I love this band to a point that feels like self-indulgence, much as, while playing live, the band could be self-indulgent with meandering and unfocused jams as they collectively felt their way through to moments of shared inspiration. But then I can say in the same breath that the band’s approach is the antithesis of self-indulgence, as a disciplined and authentic channel for a life force, both in the concise Americana format of their first sets and the dark, psychedelic explorations of their second acts.

The chance to see the Grateful Dead’s final three concerts from Soldier Field in Chicago on streaming video for free at a bar was more than I could resist. This is like the World Series for me. I watched the first show from start to finish, communing with chance friends and losing myself in the ecstasy of the electronic maelstrom. Then I paced myself the next two nights, limiting myself to first sets to maintain some semblance of familial obligation while also meeting professional responsibilities.

Strangers stopping strangers just to shake their hand/ Everybody’s playing in the heart of gold band, heart of gold band.

It was never so much about the scene at the concerts for me as the songs and what each member of the band invested in them to make a whole greater than the sum of each individual contribution. By the time I was old enough to go out without adult chaperones I had embraced the dissonance and angst of the punk era as a rebuttal against ’60s idealism. I had to reject the music of my parents’ generation to carve out my own identity.

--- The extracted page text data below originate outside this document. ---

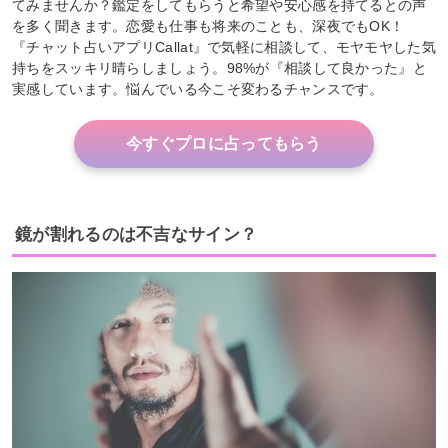
てみませんか？鑑定をしてもらうと希望や安心感を持てるとの声
を多く聞きます。恋愛も仕事も将来のことも、深夜でもOK！
『チャット占いアプリCallat』で気軽に相談して、モヤモヤした気
持ちをスッキリ晴らしましょう。98%が『相談して良かった』と
実感しています。悩んでいる今こそ変わるチャンスです。
今すぐプロに占ってもらう
鏡が割れるのは不吉なサイン？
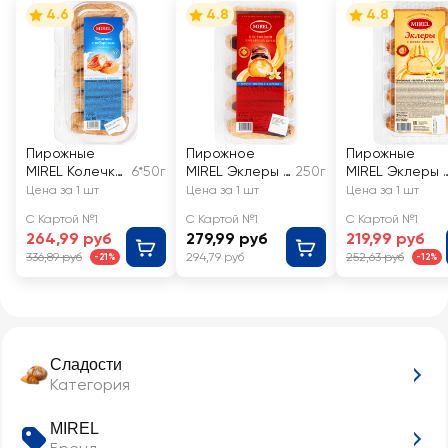
4.6
4.8
4.8
Пирожные
Пирожное
Пирожные
MIREL Колечки
6*50г
MIREL Эклеры с
250г
MIREL Эклеры 
с творогом,
заварным
крем-брюле
Цена за 1 шт
Цена за 1 шт
Цена за 1 шт
6х50г
кремом
С Картой №1
С Картой №1
С Картой №1
264,99 руб
279,99 руб
219,99 руб
336,89 руб
294,79 руб
252,63 руб
-21%
-12%
Сладости
Категория
MIREL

After all, my dad turned me on to this band by playing Workingman’s Dead and American Beauty on vinyl for me when I was 6, and he showed me a snapshot he found of Jerry Garcia and Janis Joplin in the Haight-Ashbury apartment he inherited from Big Brother & the Holding Company during the Summer of Love. I went to my first Dead concert in Cincinnati at the age of 10 in 1985. “He’s Gone” from Europe ’72 was the soundtrack of my tears when my dog, Star, was hit by a car and killed.

But by the time I was old enough to cultivate my own tastes, the drug-fueled communion of the concerts struck me as an illusory copout. And yet much as I wanted to deny this band, over the years my immersion in their music has been like a rising flood.

I really love that Bob Weir, the band’s surviving guitarist, told Alec Wilkinson for a June 8 article in the New Yorker that with the Dead “the playing was done in the service of the songs.”

The quote continues: “We all inhabited the stories. If we weren’t singing, then we were telling the story with our hands. If I was singing, then I wasn’t even there. I stepped out of my body and let the character own it. There’s a lot of playing being done, but it was the drama of the event, the parade of characters that came out and told their stories, that held people’s attention.”

Weir, forever the kid in the band, has now assumed the grandfatherly gravitas of Garcia, taking lead vocals in at least two of his late bandmate’s songs during the three-night run in Chicago, including an affecting encore of “Ripple” on the first night and a creaky rendition of “Stella Blue” on July 4.

How perfect that the band opened the first night with “Box of Rain,” sung by Phil Lesh, the band’s bass player and third vocalist. Its first line is an invitation — “Look out of any window” — serving as a reminder that the Dead was more or less a band of co-equals, needing no star or frontman.

Fittingly for the holiday weekend, they followed with “Jack Straw,” a song rich in American iconography — outlaws and desperadoes, freight trains and dusty, Western towns. One of the most sublime songs in the band’s vast repertoire, it slyly slips in two verses sung by Garcia as a wry counterpoint to Weir’s rallying bravado. No one can ever fill Garcia’s shoes, but Trey Anastasio admirably stepped into the role with modesty and natural facility, playing Garcia’s lead guitar parts and singing his verses.

The band’s music is a gift to the ages; the song belongs to whoever commits to it.

Leaving Texas/ Fourth day of July/ Sun so hot, clouds so low/ The eagles fill the sky

Catch the Detroit Lightning/ Out of Santa Fe/ Great Northern out of Cheyenne/ From sea to shining sea.